Stored entries:

* Begin *

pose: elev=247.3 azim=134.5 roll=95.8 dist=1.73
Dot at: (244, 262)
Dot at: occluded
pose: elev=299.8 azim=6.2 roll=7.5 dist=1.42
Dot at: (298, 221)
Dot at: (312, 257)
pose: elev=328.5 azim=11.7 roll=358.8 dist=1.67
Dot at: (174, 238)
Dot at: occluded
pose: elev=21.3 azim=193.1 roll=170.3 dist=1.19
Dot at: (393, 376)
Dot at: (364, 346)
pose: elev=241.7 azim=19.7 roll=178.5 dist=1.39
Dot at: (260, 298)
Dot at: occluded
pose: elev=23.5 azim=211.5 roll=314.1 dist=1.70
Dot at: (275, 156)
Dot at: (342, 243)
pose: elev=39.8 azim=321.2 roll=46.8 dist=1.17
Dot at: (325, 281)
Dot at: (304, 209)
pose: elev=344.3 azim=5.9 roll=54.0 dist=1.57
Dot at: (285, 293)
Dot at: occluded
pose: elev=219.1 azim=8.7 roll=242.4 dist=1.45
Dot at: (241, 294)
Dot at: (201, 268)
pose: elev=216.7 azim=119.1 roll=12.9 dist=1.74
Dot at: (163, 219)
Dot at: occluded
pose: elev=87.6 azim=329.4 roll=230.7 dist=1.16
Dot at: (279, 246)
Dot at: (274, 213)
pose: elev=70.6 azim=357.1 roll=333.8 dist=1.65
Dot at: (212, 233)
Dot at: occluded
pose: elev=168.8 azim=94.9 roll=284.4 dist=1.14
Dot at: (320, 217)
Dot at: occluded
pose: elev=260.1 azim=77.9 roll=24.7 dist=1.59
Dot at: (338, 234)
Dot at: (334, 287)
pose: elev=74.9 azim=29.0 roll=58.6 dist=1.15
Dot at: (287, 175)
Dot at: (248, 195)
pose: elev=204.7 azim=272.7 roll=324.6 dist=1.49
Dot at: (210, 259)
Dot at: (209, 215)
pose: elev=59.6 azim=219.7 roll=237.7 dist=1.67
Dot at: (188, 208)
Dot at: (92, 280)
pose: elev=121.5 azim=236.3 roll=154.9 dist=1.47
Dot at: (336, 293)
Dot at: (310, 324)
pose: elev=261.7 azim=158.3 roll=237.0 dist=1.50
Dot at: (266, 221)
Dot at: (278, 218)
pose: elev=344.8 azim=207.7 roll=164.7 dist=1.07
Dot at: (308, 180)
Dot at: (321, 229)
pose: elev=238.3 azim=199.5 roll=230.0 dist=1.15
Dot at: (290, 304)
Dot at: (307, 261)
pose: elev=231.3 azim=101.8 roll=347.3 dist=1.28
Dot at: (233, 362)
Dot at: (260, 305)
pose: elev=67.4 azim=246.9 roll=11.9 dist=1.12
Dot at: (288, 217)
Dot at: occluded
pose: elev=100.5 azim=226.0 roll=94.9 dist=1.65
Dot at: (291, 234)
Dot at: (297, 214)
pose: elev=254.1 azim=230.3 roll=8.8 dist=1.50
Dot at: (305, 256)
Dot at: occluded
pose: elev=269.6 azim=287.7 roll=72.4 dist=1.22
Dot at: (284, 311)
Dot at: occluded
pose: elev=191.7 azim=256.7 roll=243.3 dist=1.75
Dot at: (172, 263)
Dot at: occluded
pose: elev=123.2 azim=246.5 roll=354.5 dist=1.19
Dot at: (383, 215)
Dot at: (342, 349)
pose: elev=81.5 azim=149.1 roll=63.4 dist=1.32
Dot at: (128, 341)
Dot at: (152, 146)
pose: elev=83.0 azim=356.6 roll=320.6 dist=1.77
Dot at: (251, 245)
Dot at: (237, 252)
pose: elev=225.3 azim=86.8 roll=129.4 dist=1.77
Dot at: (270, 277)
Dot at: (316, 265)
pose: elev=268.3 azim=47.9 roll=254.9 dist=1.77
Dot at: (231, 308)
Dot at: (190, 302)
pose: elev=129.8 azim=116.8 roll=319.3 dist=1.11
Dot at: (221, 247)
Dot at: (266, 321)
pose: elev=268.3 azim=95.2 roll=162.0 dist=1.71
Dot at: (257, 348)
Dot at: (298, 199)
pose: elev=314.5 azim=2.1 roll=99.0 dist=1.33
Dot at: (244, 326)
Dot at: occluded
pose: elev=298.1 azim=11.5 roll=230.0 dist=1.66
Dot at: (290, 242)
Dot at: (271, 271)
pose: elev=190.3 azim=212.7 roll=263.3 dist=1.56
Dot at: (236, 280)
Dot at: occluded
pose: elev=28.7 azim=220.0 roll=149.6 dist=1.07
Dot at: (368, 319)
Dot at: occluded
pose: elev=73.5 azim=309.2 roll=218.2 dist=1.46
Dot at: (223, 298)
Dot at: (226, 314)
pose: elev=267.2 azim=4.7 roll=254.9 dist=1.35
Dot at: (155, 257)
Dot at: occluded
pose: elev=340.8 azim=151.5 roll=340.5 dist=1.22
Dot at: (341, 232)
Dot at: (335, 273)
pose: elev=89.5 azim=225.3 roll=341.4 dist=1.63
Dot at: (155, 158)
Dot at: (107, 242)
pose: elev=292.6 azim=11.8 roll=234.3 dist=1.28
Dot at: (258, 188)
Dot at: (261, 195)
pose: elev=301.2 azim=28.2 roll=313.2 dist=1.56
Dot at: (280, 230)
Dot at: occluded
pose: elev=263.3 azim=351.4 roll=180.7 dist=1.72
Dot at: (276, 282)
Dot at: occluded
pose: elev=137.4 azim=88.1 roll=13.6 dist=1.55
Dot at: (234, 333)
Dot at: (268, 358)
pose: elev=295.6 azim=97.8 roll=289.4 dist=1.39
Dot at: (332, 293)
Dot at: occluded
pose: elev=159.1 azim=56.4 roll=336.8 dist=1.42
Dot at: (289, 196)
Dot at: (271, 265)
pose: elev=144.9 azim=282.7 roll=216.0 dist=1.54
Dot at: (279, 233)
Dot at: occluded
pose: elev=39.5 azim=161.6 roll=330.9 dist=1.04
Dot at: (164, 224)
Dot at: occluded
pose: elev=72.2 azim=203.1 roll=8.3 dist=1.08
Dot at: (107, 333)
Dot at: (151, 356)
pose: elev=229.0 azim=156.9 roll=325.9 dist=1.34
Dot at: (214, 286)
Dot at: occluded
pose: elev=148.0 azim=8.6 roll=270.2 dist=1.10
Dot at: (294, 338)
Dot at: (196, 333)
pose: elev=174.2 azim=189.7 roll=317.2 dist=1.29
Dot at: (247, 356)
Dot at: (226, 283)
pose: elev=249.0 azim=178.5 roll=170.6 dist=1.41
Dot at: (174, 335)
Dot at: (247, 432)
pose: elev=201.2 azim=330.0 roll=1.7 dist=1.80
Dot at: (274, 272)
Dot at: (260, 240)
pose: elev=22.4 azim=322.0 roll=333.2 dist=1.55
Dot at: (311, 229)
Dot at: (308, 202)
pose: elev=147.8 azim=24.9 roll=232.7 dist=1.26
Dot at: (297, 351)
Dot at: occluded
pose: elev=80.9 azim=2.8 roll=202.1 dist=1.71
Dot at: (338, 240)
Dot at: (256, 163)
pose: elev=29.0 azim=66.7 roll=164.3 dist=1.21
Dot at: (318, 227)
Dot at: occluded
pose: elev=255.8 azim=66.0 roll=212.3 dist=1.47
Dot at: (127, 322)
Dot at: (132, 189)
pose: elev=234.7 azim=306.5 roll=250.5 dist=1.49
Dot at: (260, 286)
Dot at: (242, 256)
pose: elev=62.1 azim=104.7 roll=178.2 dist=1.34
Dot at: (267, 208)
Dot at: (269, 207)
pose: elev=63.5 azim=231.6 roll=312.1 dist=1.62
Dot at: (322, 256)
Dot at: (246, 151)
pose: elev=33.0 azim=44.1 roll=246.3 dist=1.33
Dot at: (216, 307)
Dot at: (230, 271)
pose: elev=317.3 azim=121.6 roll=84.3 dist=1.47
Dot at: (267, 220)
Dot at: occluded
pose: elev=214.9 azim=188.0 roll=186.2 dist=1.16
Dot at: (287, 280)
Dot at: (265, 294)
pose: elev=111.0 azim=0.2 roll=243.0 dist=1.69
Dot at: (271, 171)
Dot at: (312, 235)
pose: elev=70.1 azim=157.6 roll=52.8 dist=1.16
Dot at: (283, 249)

* End *

TASK GOAL: Format the rows above as a JSON list of strings with one string per line and no blank lines. Cover only the stretch starting with the line containing "pose: elev=83.0 azim=356.6" and going on through the line containing "Dot at: (226, 314)", both included.

EXPECTED ANSWER:
[
  "pose: elev=83.0 azim=356.6 roll=320.6 dist=1.77",
  "Dot at: (251, 245)",
  "Dot at: (237, 252)",
  "pose: elev=225.3 azim=86.8 roll=129.4 dist=1.77",
  "Dot at: (270, 277)",
  "Dot at: (316, 265)",
  "pose: elev=268.3 azim=47.9 roll=254.9 dist=1.77",
  "Dot at: (231, 308)",
  "Dot at: (190, 302)",
  "pose: elev=129.8 azim=116.8 roll=319.3 dist=1.11",
  "Dot at: (221, 247)",
  "Dot at: (266, 321)",
  "pose: elev=268.3 azim=95.2 roll=162.0 dist=1.71",
  "Dot at: (257, 348)",
  "Dot at: (298, 199)",
  "pose: elev=314.5 azim=2.1 roll=99.0 dist=1.33",
  "Dot at: (244, 326)",
  "Dot at: occluded",
  "pose: elev=298.1 azim=11.5 roll=230.0 dist=1.66",
  "Dot at: (290, 242)",
  "Dot at: (271, 271)",
  "pose: elev=190.3 azim=212.7 roll=263.3 dist=1.56",
  "Dot at: (236, 280)",
  "Dot at: occluded",
  "pose: elev=28.7 azim=220.0 roll=149.6 dist=1.07",
  "Dot at: (368, 319)",
  "Dot at: occluded",
  "pose: elev=73.5 azim=309.2 roll=218.2 dist=1.46",
  "Dot at: (223, 298)",
  "Dot at: (226, 314)"
]